Monica Vitti, è quasi inutile sottolinearlo in questa sede, è stata probabilmente l’attrice più importante della storia del cinema italiano, assieme ad Anna Magnani. Con la sostanziale differenza di non aver avuto una carriera hollywoodiana, con tutte le conseguenze, positive e negative, che tale scelta avrebbe magari comportato. Monica Vitti ha avuto dalla sua una formidabile coerenza, la stessa che l’ha condotta a vivere gli ultimi decenni della propria vita in un appartato riserbo. Totalmente anomalo in un periodo nel quale l’apparire riveste un’importanza infinitamente maggiore dell’essere. In fondo, possiamo intepretarlo così, si è trattato dell’ennesima dichiarazione d’amore nei confronti dell’Arte che ne ha fatto conoscere il nome. In modo similare ad un nume della Settima Arte del calibro di Roberto Rossellini, anche per lei vita e cinema si sono intrecciati in maniera indissolubile. Attrice fondamentale per Michelangelo Antonioni nel trittico L’avventura (1960), La notte (1961) e L’eclisse (1962) non solo ha lasciato trasparire con bravura inusitata tutti i malesseri borghesi illustrati impietosamente dal Maestro culminati infine nel memorabile Il deserto rosso (1964); ma con lui ha anche intessuto una intensa storia sentimentale. Lo stesso è avvenuto con Carlo Di Palma, celebre direttore della fotografia “woodyalleniano” e non solo, il quale tra l’altro la diresse in tutte e tre le opere di finzione da lui firmate come regista: le variegate commedie Teresa la ladra (1973), Qui comincia l’avventura (1975) e Mimi Bluette.. fiore del mio giardino (1976). Senza dimenticare il suo ultimo compagno di vita, il marito Roberto Russo, a propria volta regista per il quale la Vitti ha recitato nell’interessante Flirt (1983) e nel meno riuscito Francesca è mia (1986).
Già da questi titoli si evince chiaramente il fatto che Monica Vitti avrebbe potuto recitare qualsiasi ruolo, risultando sempre massimamente credibile.

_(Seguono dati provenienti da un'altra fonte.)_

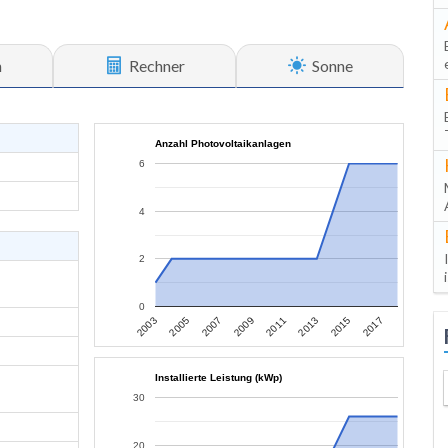
n
Rechner
Sonne
Anzahl Photovoltaikanlagen
6
4
2
0
2003
2005
2007
2009
2011
2013
2015
2017
Installierte Leistung (kWp)
30
20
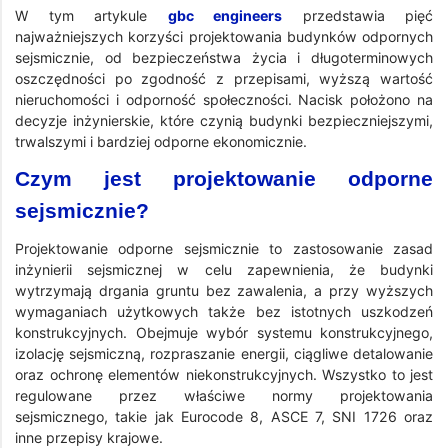
W tym artykule
gbc engineers
przedstawia pięć
najważniejszych korzyści projektowania budynków odpornych
sejsmicznie, od bezpieczeństwa życia i długoterminowych
oszczędności po zgodność z przepisami, wyższą wartość
nieruchomości i odporność społeczności. Nacisk położono na
decyzje inżynierskie, które czynią budynki bezpieczniejszymi,
trwalszymi i bardziej odporne ekonomicznie.
Czym jest projektowanie odporne
sejsmicznie?
Projektowanie odporne sejsmicznie to zastosowanie zasad
inżynierii sejsmicznej w celu zapewnienia, że budynki
wytrzymają drgania gruntu bez zawalenia, a przy wyższych
wymaganiach użytkowych także bez istotnych uszkodzeń
konstrukcyjnych. Obejmuje wybór systemu konstrukcyjnego,
izolację sejsmiczną, rozpraszanie energii, ciągliwe detalowanie
oraz ochronę elementów niekonstrukcyjnych. Wszystko to jest
regulowane przez właściwe normy projektowania
sejsmicznego, takie jak Eurocode 8, ASCE 7, SNI 1726 oraz
inne przepisy krajowe.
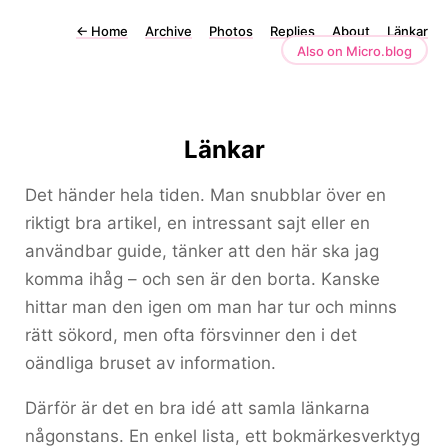
←
Home
Archive
Photos
Replies
About
Länkar
Also on Micro.blog
Länkar
Det händer hela tiden. Man snubblar över en
riktigt bra artikel, en intressant sajt eller en
användbar guide, tänker att den här ska jag
komma ihåg – och sen är den borta. Kanske
hittar man den igen om man har tur och minns
rätt sökord, men ofta försvinner den i det
oändliga bruset av information.
Därför är det en bra idé att samla länkarna
någonstans. En enkel lista, ett bokmärkesverktyg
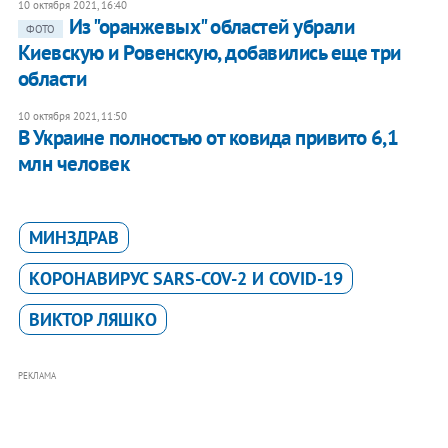
10 октября 2021, 16:40
Из "оранжевых" областей убрали
ФОТО
Киевскую и Ровенскую, добавились еще три
области
10 октября 2021, 11:50
В Украине полностью от ковида привито 6,1
млн человек
МИНЗДРАВ
КОРОНАВИРУС SARS-COV-2 И COVID-19
ВИКТОР ЛЯШКО
РЕКЛАМА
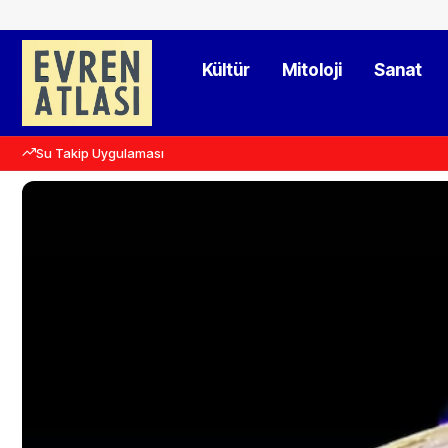
Kültür
Mitoloji
Sanat
Su Takip Uygulaması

E anzi conferendo una dignità estrema ad opere che, interpretate da altre attrici, magari non avrebbero avuto la medesima risonanza. Non è tutto. Grazie a lei i ruoli femminili, soprattutto nella classica commedia all’italiana di altro grado “nobiliare”, sono passati da contorno a primo piano. Come dimenticare, ad esempio, le sue performance a fianco di un mattatore indiscusso come Alberto Sordi, da lei affiancato in alcune delle sue migliori prove (anche) registiche? Duetti musicali scolpiti nella memoria cinefila (Polvere di stelle, 1973) ma anche grotteschi, lunghissimi, confronti fisici (Amore mio aiutami, 1969) a raccontare momenti di cambiamento della società italiana.
Tanto, troppo ci sarebbe da ricordare, a proposito di Monica Vitti. Icona irripetibile che avrebbe potuto diventare diva ed invece ha scelto, consapevolmente, il percorso opposto. Per continuare ad essere se stessa fino alla fine, in un mondo nel quale perdere il senso dell’orientamento è la cosa più facile che possa capitare. Anche per questo – come accadde con la ridicola notizia di marca francese della sua morte per suicidio anni addietro – se fosse stata in vita Monica Vitti si sarebbe fatta un paio di sonore risate alla lettura dell’incommentabile gaffe giornalistica che le assegnava il ruolo di protagonista femminile in Travolti da un insolito destino nell’azzurro mare di agosto (1973) dell’anche essa recentemente scomparsa Lina Wertmüller, in luogo di una Mariangela Melato a cui la accomunava la capigliatura bionda. Forse, alla fine della fiera, era proprio ciò che Monica Vitti avrebbe desiderato: essere confusa nella folla, antidiva per eccellenza. Persona tra la gente comune. Una di noi, capace di amare svisceratamente il cinema senza per questo trascurare noi stessi e la realtà che ci circonda.